The Medicaid question
Medicaid: Florida has not expanded Medicaid under the Affordable Care Act. The word "Medicaid" carries different weight in Florida than in a neighboring state with the opposite policy. Typically falls into the eligibility gap — income too high for traditional Medicaid, too low to qualify for substantial Marketplace subsidies — and the population that falls outside coverage has to work harder, wait longer, and sometimes simply does without.

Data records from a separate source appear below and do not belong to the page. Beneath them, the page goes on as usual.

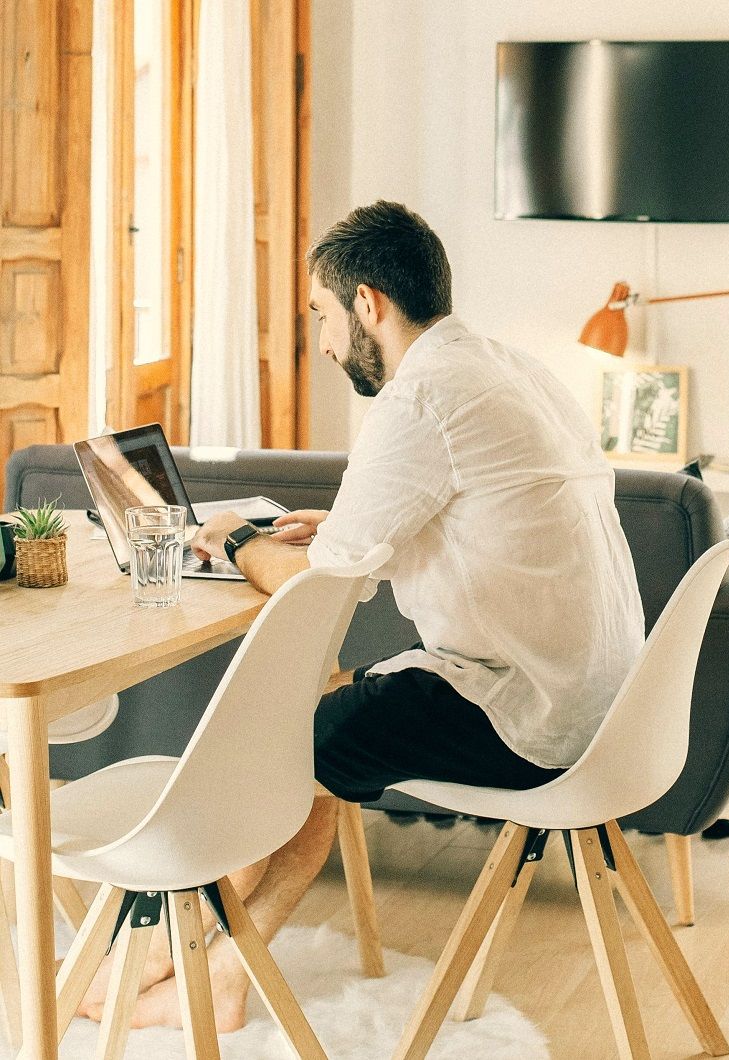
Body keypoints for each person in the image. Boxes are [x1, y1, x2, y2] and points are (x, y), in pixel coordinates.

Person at [80, 200, 644, 1032]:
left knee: (270, 747)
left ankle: (165, 961)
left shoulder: (418, 400)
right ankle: (228, 973)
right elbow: (448, 511)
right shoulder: (512, 369)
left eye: (323, 316)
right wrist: (334, 524)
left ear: (369, 303)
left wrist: (234, 541)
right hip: (608, 707)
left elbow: (319, 583)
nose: (327, 342)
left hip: (526, 714)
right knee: (325, 733)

The overdose-mortality context
At 38.2 per 100,000 in Florida, overdose mortality ranks within a specific band of the national distribution. fentanyl accounts for most fatalities, with fentanyl contamination driving the trajectory; the places where the most deaths happen and the places where the most treatment is funded are often not the same places. The specific context: high-volume private treatment industry mixed with patient-brokering enforcement issues.
How access actually works in Florida
The 720 facilities in Florida are not interchangeable. Ownership structure, clinical framework, payer mix, and MAT availability vary enough that "any rehab" and "a good rehab for this person" are materially different propositions. high-volume private treatment industry mixed with patient-brokering enforcement issues — so the search is less about proximity than about fit.
What to do next
The next productive step for most Florida residents considering treatment is boringly practical: call a primary-care doctor. PCPs now routinely prescribe buprenorphine, can initiate MAT, and have access to referral networks that the patient-brokering side of the industry does not feed on. A PCP visit costs less and produces fewer surprises than a direct call to a treatment facility's admissions line.
Last updated April 2026. Sources: SAMHSA Treatment Locator, CDC WONDER (overdose mortality 2023), KFF Medicaid Tracker, ASAM Criteria 4e. See our editorial policy.